AVON -- It’s that time of year when students decide where they’re going to go to college and two teens in Connecticut are picking from a stack of Ivy League Schools.
Mckynzie Romer of Avon got into seven Ivy League Schools: Brown, Harvard, Cornell, Yale, Columbia, UPenn and Princeton. She also got into Stanford, Johns Hopkins, Georgetown, McGill, and Tufts. Romer got offered a Nutmeg Scholarship to UConn and a full ride to Fordham University.
She currently attends Choate Rosemary Hall in Wallingford where she said she engages in more than just academics.
“I learned that it paid off to be involved and stay involved in the things I was passionate about,” she said. “I didn’t want to give up things I enjoyed to get into college and I think colleges might have seen that.”
She described herself as an artsy person who drums in the jazz band, ballroom dances, and does improvisational comedy.
Romer said she has a passion for languages so she applied to college as a French Major, but also wants to go pre-med.
She said she never expected to get into so many Ivies.

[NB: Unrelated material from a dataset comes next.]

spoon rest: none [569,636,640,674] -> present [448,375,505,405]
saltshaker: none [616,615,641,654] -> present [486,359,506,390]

“I wasn’t really expecting anything from the process I applied to a bunch of schools hoping I would get into at least one or two in the end and then a bunch of them came in and I was extremely surprised,” Romer said.

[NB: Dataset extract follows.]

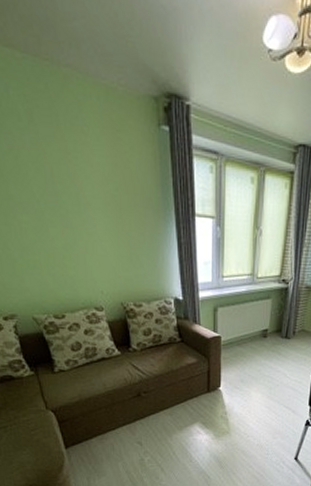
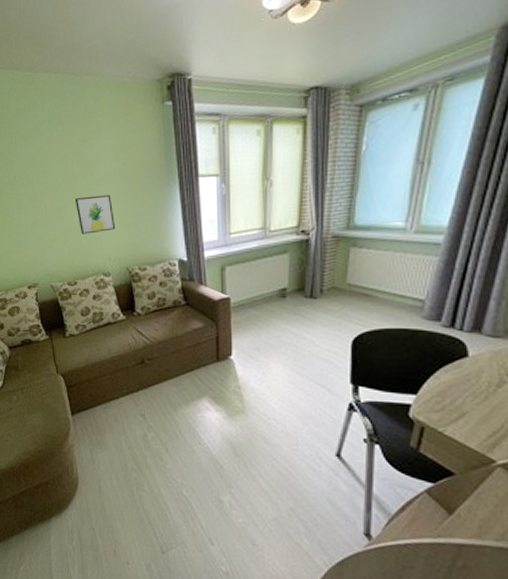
wall art: none [57,220,108,264] -> present [74,194,116,235]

She’s not the only Connecticut student with an impressive college roster, Greater Hartford Classical Magnet School student Shay Pezzulo said she got into six Ivy League schools.
Pezzulo got accepted to Cornell, Harvard, Yale, Columbia, UPenn and Dartmouth. She also got an acceptance letter from Stanford and four other schools.
“It's absolutely so exciting and so amazing that I’m just so lucky and so grateful,” she said.
She said she’s narrowed down her choices to Harvard, Yale, Stanford and Columbia, hoping to major in the social sciences or classics while following a pre-medical track.
“I think a big misconception these days is you can just work, get good grades and then that’s your ticket to go to these schools,” she said. “What happens is there's so much more that goes into it.”
Pezzulo of Burlington said she spent hours on about 50 essays to get into the schools and made sure to show her passion for the classics such as Latin and Greek.
“I think I learned more about myself writing these questions and essays about myself than I have in my entire life,” Pezzulo said.
In a Facebook post, she expressed disappointment in what she calls an unfair admissions process.
“College admissions is unfair and difficult beyond others can imagine,” she wrote. “Getting good grades isn’t enough; you have to work your ass off and then *maybe* be considered – if you’re lucky. I realize I’m extremely and rarely lucky…”
Pezzulo said regardless of what school any student gets into, she believes if you truly care about what you’re doing, you’ll be successful.